Microsoft has launched Windows Mobile 6.5, and announced that Windows-branded handsets with the operating system will go on sale around the world on Tuesday.
The 'Window phones' branding marks a shift, as devices using the Windows Mobile operating system were previously marketed as 'Windows Mobile' phones.
The branding is part of a major drive by Microsoft to raise awareness of its smartphone operating system among consumers. "Less than 10 percent of users know Windows has a phone [version]," Windows Mobile marketing chief Kevin Keith said at a London launch event on Tuesday.
The software maker is increasing its marketing budget for Windows phones by around 40 percent, according to Keith. The campaign that begins on Tuesday will take in television advertising for the first time, he added. Microsoft is moving in the direction of being "a fun brand", said Alex Reeve, the head of Microsoft's UK Windows Mobile team.
Windows Mobile 6.5 has full touchscreen capabilities — a change from its predecessors, which had a more limited touch interface. Nevertheless, at least one handset using the OS is launching without a touchscreen, according to Reeve.
Reeve said Microsoft wants to target those who need a mobile device that handles both business and consumer tasks. "We think we can do better than any of our competitors who either play in one space or the other," Reeve said at the launch. "We do both."
The user interface improvements in Windows Mobile 6.5 are somewhat "too little, too late", Gartner analyst Roberta Cozza told ZDNet UK. "Microsoft is trying to give the platform more of a consumer flavour — the user interface has always been a big limitation of Windows Mobile," Cozza said.
While the new user interface is more touch-centric, it still marks "a small improvement" compared with the touch interfaces available on other phones, she said.
Windows Mobile 6.5 uses a new version of the mobile Internet Explorer. The updated browser can now handle basic Flash content on websites, and makes it easier to pan and zoom than in previous versions. Reeve described the earlier iterations as being "where Microsoft hasn't kept up with the market as well as we should have done".

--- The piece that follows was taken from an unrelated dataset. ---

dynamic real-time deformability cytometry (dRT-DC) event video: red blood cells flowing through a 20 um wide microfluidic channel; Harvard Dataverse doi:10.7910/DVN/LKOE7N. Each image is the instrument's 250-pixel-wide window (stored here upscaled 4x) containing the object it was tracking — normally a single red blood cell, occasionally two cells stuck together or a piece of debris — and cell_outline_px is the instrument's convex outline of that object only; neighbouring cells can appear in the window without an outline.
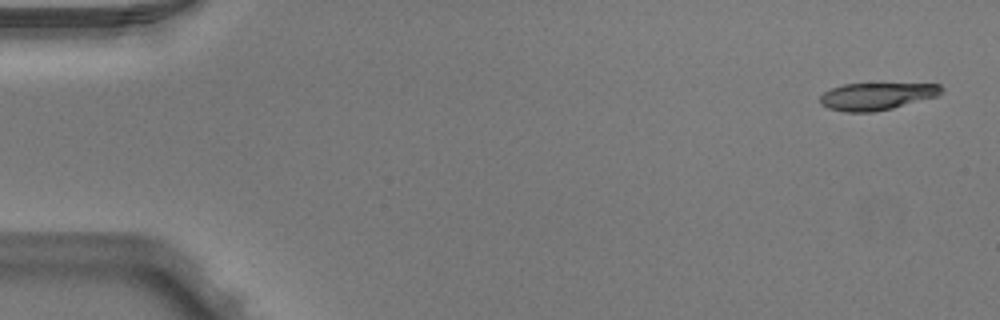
{"species": "Egyptian fruit bat (a non-hibernating species)", "species_latin": "Rousettus aegyptiacus", "temperature_condition": "warm", "stored_images_in_passage": 6, "camera_frame_rate_fps": 3000, "um_per_image_px": 0.085, "animal": {"sex": "male"}, "frame": {"image": 1, "passage_image": 1, "time_ms": 0.0, "image_size_px": [1000, 320], "cell_outline_px": [[944, 88], [936, 96], [892, 108], [872, 112], [844, 112], [828, 108], [820, 104], [820, 96], [824, 92], [832, 88], [844, 84], [940, 84]], "centroid_in_image_um": [74.47, 8.19], "position_along_channel_um": 10.5, "area_um2": 19.02}}
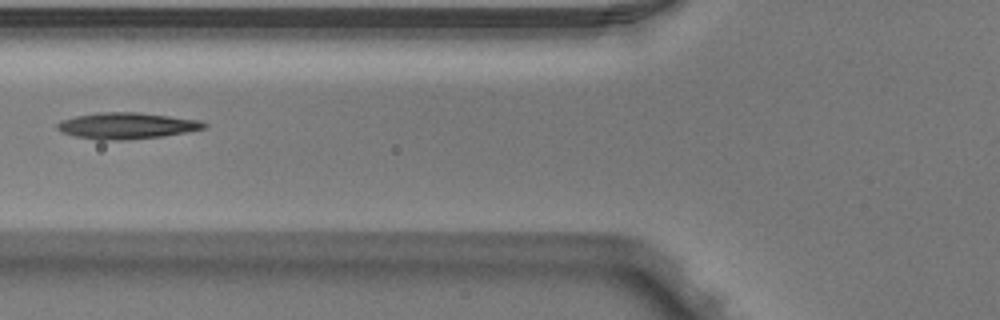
{"frame": {"image": 2, "passage_image": 5, "time_ms": 1.333, "image_size_px": [1000, 320], "cell_outline_px": [[208, 128], [188, 132], [160, 136], [120, 140], [100, 140], [76, 136], [64, 132], [56, 128], [56, 124], [60, 120], [76, 116], [96, 112], [136, 112], [200, 120], [208, 124]], "centroid_in_image_um": [10.79, 10.68], "position_along_channel_um": 115.0, "area_um2": 22.37}}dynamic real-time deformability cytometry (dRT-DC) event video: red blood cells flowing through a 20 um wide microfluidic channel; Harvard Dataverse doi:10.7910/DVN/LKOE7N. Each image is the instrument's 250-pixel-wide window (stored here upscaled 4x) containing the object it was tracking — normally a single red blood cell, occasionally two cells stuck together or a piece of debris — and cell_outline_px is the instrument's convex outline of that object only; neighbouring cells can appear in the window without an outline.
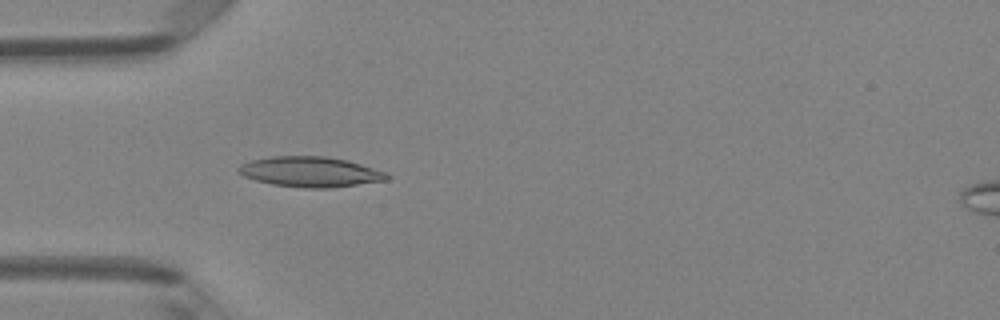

In addition, Windows phones will carry Microsoft's mobile app store, Marketplace for Mobile. The store launches on Tuesday in the UK with around 60 applications, and worldwide with around 250. Rival app stores for Google's Android and Apple's iPhone operating systems have thousands available.

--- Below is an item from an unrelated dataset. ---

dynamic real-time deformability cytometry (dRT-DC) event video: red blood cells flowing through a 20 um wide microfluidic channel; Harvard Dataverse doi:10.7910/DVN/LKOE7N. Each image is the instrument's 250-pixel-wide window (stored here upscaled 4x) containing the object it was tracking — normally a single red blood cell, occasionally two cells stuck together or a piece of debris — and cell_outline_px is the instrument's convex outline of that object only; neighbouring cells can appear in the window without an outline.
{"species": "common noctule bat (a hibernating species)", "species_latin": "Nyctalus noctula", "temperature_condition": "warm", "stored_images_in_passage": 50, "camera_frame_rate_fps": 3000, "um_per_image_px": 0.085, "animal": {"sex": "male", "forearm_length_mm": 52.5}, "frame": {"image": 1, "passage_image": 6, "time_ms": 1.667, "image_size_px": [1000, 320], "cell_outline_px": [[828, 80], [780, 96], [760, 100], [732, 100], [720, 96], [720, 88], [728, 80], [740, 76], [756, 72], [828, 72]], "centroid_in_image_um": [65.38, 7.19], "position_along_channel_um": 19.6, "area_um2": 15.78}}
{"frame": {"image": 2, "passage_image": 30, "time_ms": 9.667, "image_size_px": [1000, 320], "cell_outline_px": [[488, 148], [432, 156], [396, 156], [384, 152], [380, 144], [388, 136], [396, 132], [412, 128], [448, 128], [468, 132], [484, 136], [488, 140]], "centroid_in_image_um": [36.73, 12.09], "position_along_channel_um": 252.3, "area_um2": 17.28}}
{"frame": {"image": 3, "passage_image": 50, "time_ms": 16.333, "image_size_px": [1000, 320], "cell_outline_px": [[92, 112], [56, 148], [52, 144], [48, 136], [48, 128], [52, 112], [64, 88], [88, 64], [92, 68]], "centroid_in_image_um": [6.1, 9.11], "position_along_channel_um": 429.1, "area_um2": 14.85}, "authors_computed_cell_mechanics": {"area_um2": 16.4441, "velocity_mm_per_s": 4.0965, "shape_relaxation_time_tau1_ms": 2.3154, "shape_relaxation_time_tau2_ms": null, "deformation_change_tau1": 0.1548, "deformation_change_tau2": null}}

Marketplace for Mobile is starting out with fewer applications than its rivals because "to some extent, developers want to see the thing", Reeve told ZDNet UK, promising that there will be a "massive increase" soon. He noted that a second version of the store will arrive in November, with increased DRM copy protection for applications.
On at least one Windows phone, Samsung's Omnia II, Marketplace for Mobile co-exists with Samsung's own app store. The two stores use separate billing systems.
Cozza said the introduction of Marketplace for Mobile is a good move for Microsoft, as "what makes or breaks a product more and more is the [developer] ecosystem around the device". She noted that the software maker has a good track record for keeping developers happy, but was sceptical it could transfer this success to the consumer application market.
The Gartner analyst also pointed out that consumers expect applications on new phones to perform to the standard they are used to, and that could be a problem for Windows Mobile. "If you think about what a developer can do on the iPhone — with gaming, for example — it's probably less sophisticated for Windows Mobile. The touch experience is still limited."
As Microsoft looks to the consumer market, Cozza said that in the enterprise market, the iPhone is catching up with Windows Mobile, and Android is lined up to do the same in the long term. "Apple introduced their security features because of demand from enterprise users," she said.
Cozza suggested that employees will want to have consumer features on the phones they use for business. "More consumer-oriented devices... will enter into the enterprise because users want them," she said. "This puts pressure on Microsoft and RIM."